Marketing Agriculture-Based Ecosystem Services: Determining Consumer Willingness to Pay for Carbon Sequestration and Greenhouse Gas Emission Reductions

Cardboard boxes with eco-friendly labels printed on them
Project Type
Date
April 2020

Both industry and consumers are increasingly recognizing the role and importance of ecosystem services, as evidenced by groups like the Ecosystem Services Market Consortium (ESMC). The ESMC is a collaboration of private companies, NGOs, and researchers working to launch a national scale, agriculture-based ecosystem services market by 2022. This service will allow farmers and ranchers to sell verified ecosystem service credits to buyers who want to A.) reduce their environmental and supply chain impacts and B.) realize a competitive advantage and/or premium from marketing this reduction. 
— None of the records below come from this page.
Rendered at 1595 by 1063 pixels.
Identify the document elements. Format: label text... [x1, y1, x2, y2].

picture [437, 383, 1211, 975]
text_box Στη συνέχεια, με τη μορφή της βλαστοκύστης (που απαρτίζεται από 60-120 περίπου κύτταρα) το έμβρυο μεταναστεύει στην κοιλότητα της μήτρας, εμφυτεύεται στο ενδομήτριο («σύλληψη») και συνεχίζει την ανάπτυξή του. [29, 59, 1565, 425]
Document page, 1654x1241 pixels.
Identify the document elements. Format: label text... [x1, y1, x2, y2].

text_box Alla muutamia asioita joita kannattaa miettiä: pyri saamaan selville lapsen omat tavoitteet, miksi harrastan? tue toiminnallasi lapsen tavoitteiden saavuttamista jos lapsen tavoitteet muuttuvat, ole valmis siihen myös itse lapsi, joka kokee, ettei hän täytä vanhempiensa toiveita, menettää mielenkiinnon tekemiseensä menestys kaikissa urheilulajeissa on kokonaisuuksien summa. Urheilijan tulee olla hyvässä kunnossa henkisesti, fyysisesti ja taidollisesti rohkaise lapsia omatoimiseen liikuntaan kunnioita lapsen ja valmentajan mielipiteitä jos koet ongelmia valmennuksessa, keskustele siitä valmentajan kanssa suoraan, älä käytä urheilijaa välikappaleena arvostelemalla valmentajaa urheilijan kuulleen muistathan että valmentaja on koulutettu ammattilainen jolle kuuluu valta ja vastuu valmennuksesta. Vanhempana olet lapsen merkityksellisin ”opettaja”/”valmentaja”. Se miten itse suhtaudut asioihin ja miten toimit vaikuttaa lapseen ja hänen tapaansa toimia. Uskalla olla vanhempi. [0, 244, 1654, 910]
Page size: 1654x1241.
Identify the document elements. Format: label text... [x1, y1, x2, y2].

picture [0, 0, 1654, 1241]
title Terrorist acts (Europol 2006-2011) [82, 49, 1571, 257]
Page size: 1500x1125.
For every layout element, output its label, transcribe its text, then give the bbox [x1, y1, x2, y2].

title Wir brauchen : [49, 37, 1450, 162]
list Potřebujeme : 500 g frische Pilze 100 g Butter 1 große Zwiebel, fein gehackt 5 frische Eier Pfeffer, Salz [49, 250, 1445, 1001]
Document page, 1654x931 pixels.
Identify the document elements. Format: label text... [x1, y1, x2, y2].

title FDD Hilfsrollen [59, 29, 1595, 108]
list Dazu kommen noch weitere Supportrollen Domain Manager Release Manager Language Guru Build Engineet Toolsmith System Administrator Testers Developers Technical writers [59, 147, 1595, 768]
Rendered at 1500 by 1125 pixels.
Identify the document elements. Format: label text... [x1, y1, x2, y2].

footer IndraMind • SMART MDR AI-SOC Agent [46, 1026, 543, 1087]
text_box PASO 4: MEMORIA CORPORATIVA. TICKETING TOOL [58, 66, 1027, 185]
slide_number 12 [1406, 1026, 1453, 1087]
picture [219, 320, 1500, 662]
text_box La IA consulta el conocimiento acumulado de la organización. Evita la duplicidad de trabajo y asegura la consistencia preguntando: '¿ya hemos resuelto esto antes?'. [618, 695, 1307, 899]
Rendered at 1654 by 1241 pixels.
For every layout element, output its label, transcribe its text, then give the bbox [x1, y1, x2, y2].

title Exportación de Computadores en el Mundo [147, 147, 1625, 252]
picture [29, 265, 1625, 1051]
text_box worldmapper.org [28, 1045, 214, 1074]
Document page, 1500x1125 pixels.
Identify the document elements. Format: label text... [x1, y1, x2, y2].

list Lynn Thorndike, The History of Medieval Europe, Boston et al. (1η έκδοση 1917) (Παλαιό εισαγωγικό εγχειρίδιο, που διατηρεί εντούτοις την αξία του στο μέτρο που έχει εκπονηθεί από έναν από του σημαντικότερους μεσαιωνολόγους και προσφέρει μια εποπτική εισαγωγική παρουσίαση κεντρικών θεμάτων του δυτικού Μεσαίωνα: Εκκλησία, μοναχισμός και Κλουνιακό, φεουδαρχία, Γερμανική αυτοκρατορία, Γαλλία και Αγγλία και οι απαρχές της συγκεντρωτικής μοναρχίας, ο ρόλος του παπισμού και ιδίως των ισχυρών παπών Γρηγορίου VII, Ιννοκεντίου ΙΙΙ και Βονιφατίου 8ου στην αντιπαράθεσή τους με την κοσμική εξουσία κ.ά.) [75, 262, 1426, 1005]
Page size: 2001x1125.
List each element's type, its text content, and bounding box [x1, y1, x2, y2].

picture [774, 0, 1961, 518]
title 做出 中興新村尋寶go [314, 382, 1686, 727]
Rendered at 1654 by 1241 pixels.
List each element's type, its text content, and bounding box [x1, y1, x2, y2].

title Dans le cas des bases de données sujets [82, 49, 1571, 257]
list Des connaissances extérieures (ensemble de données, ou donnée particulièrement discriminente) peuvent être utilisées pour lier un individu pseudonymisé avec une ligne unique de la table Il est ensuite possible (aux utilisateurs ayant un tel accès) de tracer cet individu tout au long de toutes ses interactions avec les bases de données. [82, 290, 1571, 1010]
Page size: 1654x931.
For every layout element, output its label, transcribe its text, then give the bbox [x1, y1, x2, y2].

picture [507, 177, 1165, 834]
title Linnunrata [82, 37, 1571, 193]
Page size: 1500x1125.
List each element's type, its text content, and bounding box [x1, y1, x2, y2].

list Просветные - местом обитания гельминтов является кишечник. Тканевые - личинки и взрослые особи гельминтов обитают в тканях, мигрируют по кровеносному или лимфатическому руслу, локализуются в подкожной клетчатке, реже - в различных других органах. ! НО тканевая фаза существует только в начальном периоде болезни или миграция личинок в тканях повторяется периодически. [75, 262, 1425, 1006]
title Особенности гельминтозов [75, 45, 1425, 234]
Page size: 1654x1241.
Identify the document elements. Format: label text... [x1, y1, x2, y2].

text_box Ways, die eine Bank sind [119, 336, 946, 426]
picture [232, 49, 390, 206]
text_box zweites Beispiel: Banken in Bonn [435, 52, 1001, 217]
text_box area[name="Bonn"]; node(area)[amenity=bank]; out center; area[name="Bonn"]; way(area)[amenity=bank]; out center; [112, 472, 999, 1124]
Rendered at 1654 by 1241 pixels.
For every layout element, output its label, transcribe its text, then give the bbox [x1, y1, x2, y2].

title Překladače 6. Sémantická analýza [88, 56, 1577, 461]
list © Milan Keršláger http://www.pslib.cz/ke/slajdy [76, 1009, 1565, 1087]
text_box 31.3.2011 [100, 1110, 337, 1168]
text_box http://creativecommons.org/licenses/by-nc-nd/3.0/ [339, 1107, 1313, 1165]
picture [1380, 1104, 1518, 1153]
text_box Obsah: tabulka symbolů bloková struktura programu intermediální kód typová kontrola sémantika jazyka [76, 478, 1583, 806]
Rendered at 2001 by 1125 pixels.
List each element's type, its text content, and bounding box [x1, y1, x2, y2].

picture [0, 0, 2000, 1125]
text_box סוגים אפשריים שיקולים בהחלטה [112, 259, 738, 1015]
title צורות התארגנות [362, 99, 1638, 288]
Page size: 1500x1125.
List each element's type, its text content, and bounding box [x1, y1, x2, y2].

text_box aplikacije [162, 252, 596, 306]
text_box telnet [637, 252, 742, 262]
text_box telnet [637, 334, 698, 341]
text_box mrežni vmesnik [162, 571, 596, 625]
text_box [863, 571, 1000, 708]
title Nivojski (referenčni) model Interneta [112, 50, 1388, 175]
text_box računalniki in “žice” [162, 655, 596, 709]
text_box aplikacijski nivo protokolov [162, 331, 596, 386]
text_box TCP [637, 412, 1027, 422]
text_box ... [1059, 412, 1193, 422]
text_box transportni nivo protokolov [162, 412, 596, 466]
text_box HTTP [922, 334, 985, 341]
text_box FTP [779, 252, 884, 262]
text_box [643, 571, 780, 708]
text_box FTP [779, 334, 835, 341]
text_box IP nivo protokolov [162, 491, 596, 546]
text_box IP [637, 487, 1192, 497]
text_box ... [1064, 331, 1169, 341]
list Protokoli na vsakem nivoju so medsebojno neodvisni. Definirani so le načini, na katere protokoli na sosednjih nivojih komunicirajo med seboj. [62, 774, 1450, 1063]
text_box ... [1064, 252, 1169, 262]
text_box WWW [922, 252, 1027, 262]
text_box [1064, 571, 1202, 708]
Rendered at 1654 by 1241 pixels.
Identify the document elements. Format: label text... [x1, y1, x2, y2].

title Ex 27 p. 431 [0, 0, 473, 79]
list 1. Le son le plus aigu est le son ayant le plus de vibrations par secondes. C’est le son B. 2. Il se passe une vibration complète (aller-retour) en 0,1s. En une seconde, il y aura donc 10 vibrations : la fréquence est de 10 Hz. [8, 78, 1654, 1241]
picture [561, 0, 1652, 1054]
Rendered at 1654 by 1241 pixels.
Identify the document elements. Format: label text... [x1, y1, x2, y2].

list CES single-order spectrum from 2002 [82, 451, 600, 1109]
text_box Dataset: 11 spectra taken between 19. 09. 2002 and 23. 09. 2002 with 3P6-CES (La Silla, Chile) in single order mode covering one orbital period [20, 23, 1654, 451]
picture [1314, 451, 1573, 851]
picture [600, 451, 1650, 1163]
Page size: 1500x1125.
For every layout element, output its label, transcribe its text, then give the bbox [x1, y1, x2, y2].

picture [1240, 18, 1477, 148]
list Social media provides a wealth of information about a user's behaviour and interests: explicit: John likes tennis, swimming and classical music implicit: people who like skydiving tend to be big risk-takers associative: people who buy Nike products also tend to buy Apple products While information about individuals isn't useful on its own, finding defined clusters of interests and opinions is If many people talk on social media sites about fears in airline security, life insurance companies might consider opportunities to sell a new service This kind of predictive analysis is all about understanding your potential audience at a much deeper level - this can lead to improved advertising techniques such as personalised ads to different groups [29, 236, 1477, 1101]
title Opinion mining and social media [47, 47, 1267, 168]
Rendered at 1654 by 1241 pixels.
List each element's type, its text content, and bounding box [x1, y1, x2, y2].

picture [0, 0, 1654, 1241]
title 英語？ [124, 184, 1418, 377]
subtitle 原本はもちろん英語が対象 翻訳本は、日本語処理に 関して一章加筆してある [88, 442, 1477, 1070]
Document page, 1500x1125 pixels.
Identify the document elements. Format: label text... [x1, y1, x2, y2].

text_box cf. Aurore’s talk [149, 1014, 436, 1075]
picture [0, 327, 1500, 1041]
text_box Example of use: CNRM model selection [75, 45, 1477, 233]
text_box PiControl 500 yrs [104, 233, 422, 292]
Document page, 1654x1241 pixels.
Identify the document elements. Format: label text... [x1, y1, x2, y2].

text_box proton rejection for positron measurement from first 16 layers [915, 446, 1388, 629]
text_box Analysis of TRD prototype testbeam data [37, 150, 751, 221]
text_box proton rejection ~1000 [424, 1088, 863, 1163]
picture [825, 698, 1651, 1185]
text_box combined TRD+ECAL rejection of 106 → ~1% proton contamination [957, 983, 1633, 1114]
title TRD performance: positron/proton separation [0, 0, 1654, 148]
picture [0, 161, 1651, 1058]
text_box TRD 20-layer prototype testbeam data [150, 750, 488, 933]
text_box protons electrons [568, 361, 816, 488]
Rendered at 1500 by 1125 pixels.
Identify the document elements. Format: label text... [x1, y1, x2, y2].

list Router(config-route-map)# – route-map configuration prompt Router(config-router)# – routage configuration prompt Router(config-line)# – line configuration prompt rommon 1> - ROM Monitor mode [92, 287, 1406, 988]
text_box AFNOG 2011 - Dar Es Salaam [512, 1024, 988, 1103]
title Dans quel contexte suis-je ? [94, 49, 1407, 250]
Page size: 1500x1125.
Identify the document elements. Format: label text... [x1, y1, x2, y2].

Efforts by those like the ESMC represent industry-scale mechanisms to account for, exchange, and market agriculture-based ecosystem services. These credit trading schemes, however, miss a consumer-scale opportunity to market ecosystem services (an opportunity that is also more readily accessible to small producers, who represent 89% of US farms and 52% of US farmland operated). In short, agricultural producers have the unique opportunity to market their ecosystem services directly to their consumers on a product-level, being potential suppliers of both the ecosystem service as well as the agricultural products resulting from their management practices. 

This project will analyze the potential of marketing agricultural-based carbon sequestration and greenhouse gas (GHG) emission footprints as a product attribute. The research will be interdisciplinary, involving faculty from multiple colleges within Penn State, as well as collaborations with the USDA’s Pasture Systems & Watershed Management Research Unit (PSWMRU) and Penn State Extension. The project will involve the application of PSWMRUS’s Integrated Farm System Model (IFSM) to simulate the soil carbon sequestration and GHG emission implications of two production systems for beef: conventional and pasture-based. The results from these models will then be compared through a consumer willingness to pay analysis, which will assess the efficacy and value of marketing the presence of ecosystem services and the GHG footprints associated with beef produced from these two production systems. 

The proposed research falls within the IEE Seed Grant’s cross-cutting topic of negative carbon emissions, as it seeks to elevate the marketing potential of natural solutions and agricultural production systems that realize this end. The project advances the prioritized theme of climate and ecosystem change, resulting in innovative and novel research concerning food consumers’ role and potential in climate change mitigation. The final report will include a technical and economic assessment of marketing ecosystem services and GHG footprints as a product attribute, as well as an overview of Extension programming opportunities from this project.